# Exercise prompt
What do the lines say from the start of the entries through the one containing "pillow: present [520,193,659,251]"? Repeat them exactly.

##### Data excerpts #####

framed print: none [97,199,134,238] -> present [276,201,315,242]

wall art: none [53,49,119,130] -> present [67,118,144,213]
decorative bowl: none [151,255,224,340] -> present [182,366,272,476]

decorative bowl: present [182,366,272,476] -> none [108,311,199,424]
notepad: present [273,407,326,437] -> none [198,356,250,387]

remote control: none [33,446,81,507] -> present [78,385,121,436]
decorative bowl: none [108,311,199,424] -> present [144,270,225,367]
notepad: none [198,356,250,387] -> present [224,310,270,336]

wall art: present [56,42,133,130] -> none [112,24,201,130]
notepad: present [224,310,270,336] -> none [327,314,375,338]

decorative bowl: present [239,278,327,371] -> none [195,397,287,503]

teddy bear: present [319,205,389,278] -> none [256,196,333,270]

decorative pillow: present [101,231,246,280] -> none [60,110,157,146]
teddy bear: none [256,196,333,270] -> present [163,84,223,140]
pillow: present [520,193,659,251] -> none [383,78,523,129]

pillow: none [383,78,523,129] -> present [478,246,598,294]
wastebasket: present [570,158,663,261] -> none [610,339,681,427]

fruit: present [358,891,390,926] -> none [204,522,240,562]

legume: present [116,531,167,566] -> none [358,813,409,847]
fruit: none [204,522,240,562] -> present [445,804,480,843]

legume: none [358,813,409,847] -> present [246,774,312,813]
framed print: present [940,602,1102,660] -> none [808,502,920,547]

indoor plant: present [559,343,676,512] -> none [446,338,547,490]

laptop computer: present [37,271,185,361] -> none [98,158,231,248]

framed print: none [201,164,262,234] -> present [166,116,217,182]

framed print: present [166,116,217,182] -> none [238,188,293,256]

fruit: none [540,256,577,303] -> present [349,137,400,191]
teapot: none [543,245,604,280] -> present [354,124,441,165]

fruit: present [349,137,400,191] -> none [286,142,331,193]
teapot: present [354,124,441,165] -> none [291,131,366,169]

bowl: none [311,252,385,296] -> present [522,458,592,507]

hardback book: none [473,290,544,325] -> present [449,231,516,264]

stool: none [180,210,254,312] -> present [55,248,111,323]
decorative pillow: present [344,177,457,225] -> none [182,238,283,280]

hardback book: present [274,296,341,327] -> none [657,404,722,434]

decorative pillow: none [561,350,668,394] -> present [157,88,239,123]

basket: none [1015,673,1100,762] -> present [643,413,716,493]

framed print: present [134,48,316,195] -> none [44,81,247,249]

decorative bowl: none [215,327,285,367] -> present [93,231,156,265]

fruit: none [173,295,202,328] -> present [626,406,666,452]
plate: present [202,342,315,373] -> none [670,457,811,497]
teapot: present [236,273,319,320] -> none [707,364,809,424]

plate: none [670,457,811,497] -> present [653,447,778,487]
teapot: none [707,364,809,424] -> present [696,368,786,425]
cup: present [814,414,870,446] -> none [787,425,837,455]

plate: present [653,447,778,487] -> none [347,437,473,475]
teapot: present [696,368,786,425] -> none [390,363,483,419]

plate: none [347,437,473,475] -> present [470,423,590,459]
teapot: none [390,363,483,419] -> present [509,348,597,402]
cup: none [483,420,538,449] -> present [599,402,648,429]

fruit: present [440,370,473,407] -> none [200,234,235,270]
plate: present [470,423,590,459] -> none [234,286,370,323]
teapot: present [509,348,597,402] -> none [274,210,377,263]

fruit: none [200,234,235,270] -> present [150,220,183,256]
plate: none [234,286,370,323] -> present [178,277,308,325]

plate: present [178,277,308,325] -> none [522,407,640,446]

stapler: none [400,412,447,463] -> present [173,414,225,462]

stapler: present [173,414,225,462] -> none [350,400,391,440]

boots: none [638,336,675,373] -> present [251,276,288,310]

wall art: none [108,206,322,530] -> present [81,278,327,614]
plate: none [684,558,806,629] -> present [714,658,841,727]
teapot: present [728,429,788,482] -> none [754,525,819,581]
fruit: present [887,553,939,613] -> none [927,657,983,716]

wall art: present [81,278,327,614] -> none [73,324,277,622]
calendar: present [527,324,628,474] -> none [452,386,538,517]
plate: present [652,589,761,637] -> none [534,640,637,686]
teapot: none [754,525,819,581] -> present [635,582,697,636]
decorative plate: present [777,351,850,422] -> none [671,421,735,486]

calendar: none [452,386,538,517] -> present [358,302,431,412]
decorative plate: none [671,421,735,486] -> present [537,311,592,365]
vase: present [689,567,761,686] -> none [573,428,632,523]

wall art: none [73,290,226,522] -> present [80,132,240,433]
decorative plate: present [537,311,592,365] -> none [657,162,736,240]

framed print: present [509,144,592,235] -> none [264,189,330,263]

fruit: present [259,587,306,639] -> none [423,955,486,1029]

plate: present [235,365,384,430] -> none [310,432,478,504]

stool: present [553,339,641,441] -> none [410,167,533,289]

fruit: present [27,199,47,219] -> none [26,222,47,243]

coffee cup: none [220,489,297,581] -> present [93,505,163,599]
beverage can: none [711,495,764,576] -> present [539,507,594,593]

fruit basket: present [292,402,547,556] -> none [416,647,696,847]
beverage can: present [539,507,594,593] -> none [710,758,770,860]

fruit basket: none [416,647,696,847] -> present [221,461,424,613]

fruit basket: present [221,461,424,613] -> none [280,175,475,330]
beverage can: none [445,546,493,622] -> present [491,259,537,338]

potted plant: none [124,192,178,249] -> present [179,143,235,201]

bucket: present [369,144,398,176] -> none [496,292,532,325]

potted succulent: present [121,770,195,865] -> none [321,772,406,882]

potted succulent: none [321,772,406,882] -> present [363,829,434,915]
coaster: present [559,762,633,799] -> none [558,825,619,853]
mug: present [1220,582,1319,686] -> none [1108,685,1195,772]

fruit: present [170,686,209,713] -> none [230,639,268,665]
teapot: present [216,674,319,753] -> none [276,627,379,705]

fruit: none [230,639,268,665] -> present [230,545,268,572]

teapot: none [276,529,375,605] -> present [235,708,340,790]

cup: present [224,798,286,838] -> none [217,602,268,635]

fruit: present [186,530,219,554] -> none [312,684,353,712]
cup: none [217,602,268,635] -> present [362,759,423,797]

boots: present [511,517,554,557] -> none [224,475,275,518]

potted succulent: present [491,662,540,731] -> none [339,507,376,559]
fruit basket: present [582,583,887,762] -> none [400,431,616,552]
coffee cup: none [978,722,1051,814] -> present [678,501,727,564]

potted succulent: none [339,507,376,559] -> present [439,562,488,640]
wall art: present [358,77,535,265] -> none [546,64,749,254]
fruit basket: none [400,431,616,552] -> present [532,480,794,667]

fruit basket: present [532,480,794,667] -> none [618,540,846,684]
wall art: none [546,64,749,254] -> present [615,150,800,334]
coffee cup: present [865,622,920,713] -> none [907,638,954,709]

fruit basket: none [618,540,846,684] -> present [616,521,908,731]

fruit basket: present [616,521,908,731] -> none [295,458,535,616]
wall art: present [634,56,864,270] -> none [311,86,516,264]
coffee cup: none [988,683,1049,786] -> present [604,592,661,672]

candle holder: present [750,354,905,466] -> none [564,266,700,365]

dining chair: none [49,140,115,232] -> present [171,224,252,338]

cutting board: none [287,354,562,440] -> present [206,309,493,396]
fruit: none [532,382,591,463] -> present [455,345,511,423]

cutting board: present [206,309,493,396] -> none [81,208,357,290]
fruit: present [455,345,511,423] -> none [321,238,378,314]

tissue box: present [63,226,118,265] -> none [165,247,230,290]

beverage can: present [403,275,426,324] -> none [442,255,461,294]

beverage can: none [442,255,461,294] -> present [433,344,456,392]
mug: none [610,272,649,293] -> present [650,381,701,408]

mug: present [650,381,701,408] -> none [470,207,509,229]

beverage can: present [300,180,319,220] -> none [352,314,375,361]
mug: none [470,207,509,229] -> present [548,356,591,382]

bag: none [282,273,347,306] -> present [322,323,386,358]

#####

# Task solution
framed print: none [97,199,134,238] -> present [276,201,315,242]

wall art: none [53,49,119,130] -> present [67,118,144,213]
decorative bowl: none [151,255,224,340] -> present [182,366,272,476]

decorative bowl: present [182,366,272,476] -> none [108,311,199,424]
notepad: present [273,407,326,437] -> none [198,356,250,387]

remote control: none [33,446,81,507] -> present [78,385,121,436]
decorative bowl: none [108,311,199,424] -> present [144,270,225,367]
notepad: none [198,356,250,387] -> present [224,310,270,336]

wall art: present [56,42,133,130] -> none [112,24,201,130]
notepad: present [224,310,270,336] -> none [327,314,375,338]

decorative bowl: present [239,278,327,371] -> none [195,397,287,503]

teddy bear: present [319,205,389,278] -> none [256,196,333,270]

decorative pillow: present [101,231,246,280] -> none [60,110,157,146]
teddy bear: none [256,196,333,270] -> present [163,84,223,140]
pillow: present [520,193,659,251] -> none [383,78,523,129]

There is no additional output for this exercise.